Matter of Mutone v Loos
2012 NY Slip Op 08532 [101 AD3d 883]
December 12, 2012
Appellate Division, Second Department
Published by New York State Law Reporting Bureau pursuant to Judiciary Law § 431.
As corrected through Wednesday, February 6, 2013


In the Matter of LisaAnn M. Mutone, Appellant,
v
MaryAnn A. Loos, Respondent.

[*1] Amy Colvin, Farmingdale, N.Y. (Neal D. Futerfas of counsel), for appellant.

Jan Murphy, Huntington, N.Y., attorney for the child.

In a child custody proceeding pursuant to Family Court Act article 6, the mother appeals from an order of the Family Court, Nassau County (Phillips, Ct. Atty. Ref.), dated December 13, 2011, which, in effect, denied her petition to modify a prior order of custody of the same court dated September 17, 2007, so as to award her sole custody of the subject child, and dismissed the proceeding.

Ordered that the order dated December 13, 2011, is reversed, on the law, without costs or disbursements, the petition is reinstated, and the matter is remitted to the Family Court, Nassau County, for further proceedings consistent herewith, and a new determination thereafter.

The Family Court Act provides that when a person who has the right to the assistance of counsel "first appears in court, the judge shall advise such person before proceeding that he or she has the right to be represented by counsel of his or her own choosing, of the right to have an adjournment to confer with counsel, and of the right to have counsel assigned by the court in any case where he or she is financially unable to obtain the same" (Family Ct Act § 262 [a]).

The Family Court Act enumerates "[e]ach of the persons [who] has the right to the assistance of counsel" (Family Ct Act § 262 [a]). One such person is "the parent of any child seeking custody . . . in any proceeding before the court in which the court has jurisdiction to determine such custody" (Family Ct Act § 262 [a] [v]).

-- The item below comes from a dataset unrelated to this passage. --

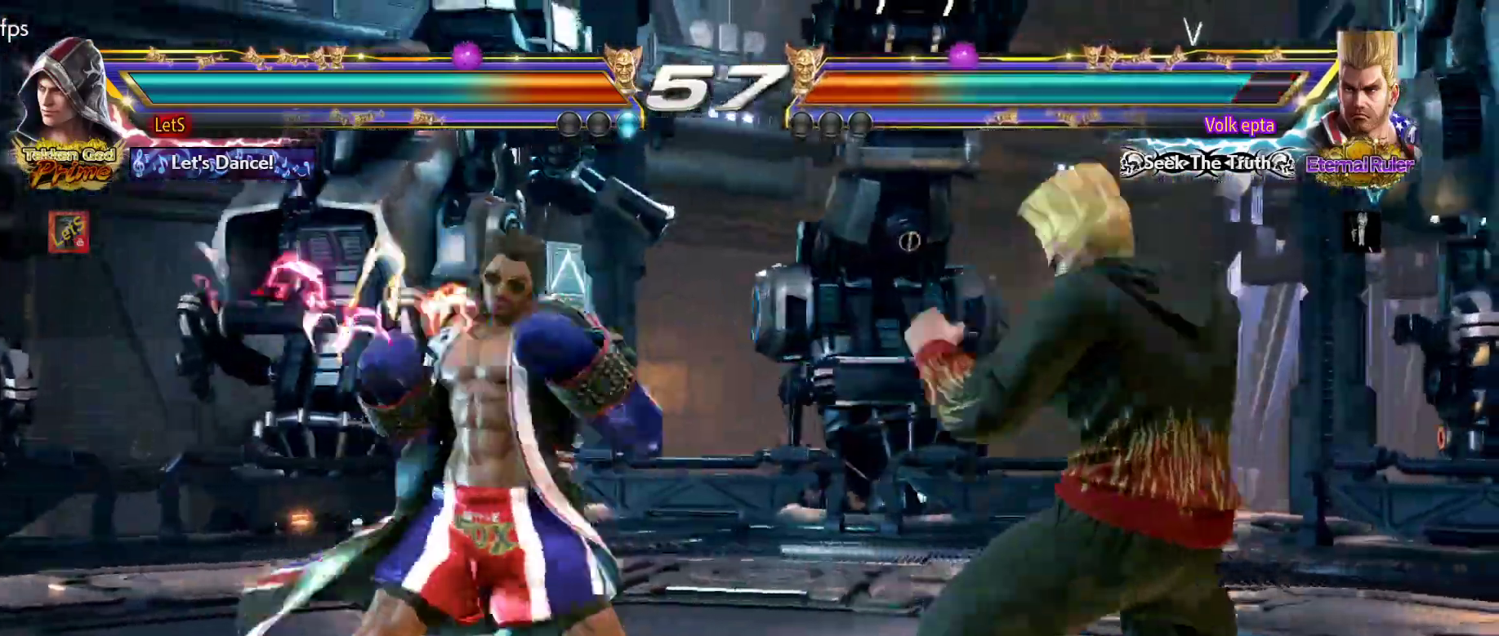
{"buttons": [], "left_stick": "center", "right_stick": "center", "events": []}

Here, the record does not demonstrate that the mother waived her right to counsel (see Family Ct Act § 262 [a]). Accordingly, since the Family Court did not ensure that the mother knowingly, intelligently, and voluntarily waived her right to counsel, we reverse the order dated December 13, 2011, reinstate the petition, and remit the matter to the Family Court, Nassau County, for further proceedings consistent herewith, and a new determination thereafter (see e.g. Matter of Stephen Daniel A. [Sandra M.], 87 AD3d at 736).

The mother's remaining contentions are without merit. Dillon, J.P., Chambers, Sgroi and Miller, JJ., concur.